[CentOS] /bin/su wont work inside a chroot?

Mon Aug 2 00:31:11 UTC 2010
Gordon Messmer <yinyang at eburg.com>

On 08/01/2010 08:01 AM, Jason Pyeron wrote:
> So my hack will not work either...
> [root at devserver21 ~]# echo 0>/selinux/enforce
> [root at devserver21 ~]# chroot /var/mnt/192.168.1.52
> [root at devserver21 /]# passwd apache
> passwd: user_u:system_r:initrc_t is not authorized to change the password of
> apache

How'd you end up in that context?  Did you boot to single-user mode?
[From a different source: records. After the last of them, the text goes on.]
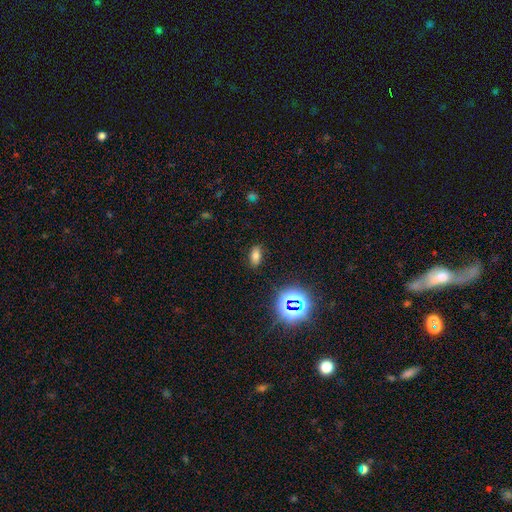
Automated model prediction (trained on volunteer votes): This is likely a smooth galaxy (70%). How rounded: clearly in between (88%). Merging: clearly none (86%).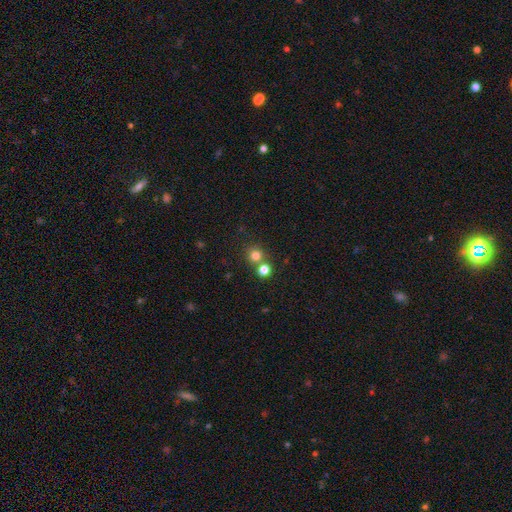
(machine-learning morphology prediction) This is likely a smooth galaxy (77%). How rounded: clearly round (91%). Merging: likely none (66%).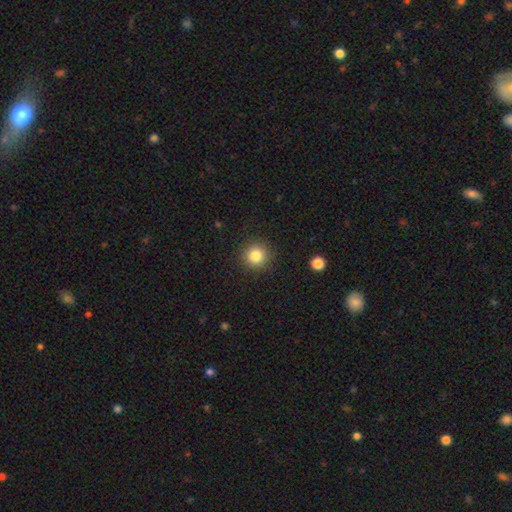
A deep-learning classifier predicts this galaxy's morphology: smooth_or_featured: smooth (p=0.84) [alt: star or artifact p=0.11]
how_rounded: round (p=0.94) [alt: in between p=0.05]
merging: none (p=0.90) [alt: minor disturbance p=0.07]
I only have CentOS 5 on which to test.  On the host, root normally logs 
in to an unconfined domain:

# id
uid=0(root) gid=0(root) 
groups=0(root),1(bin),2(daemon),3(sys),4(adm),6(disk),10(wheel) 
context=user_u:system_r:unconfined_t

If I chroot, I'm still unconfined:

# chroot /var/lib/mock/centos-5-x86_64/root/
bash-3.2# id
uid=0(root) gid=0(root) 
groups=0(root),1(bin),2(daemon),3(sys),4(adm),6(disk),10(wheel) 
context=user_u:system_r:unconfined_t:s0

... and why you'd be getting SELinux warnings after disabling enforcing 
mode is odd, too.  What to "getenforce" and "setenforce permissive" tell 
you?  Is /selinux actually a mounted filesystem?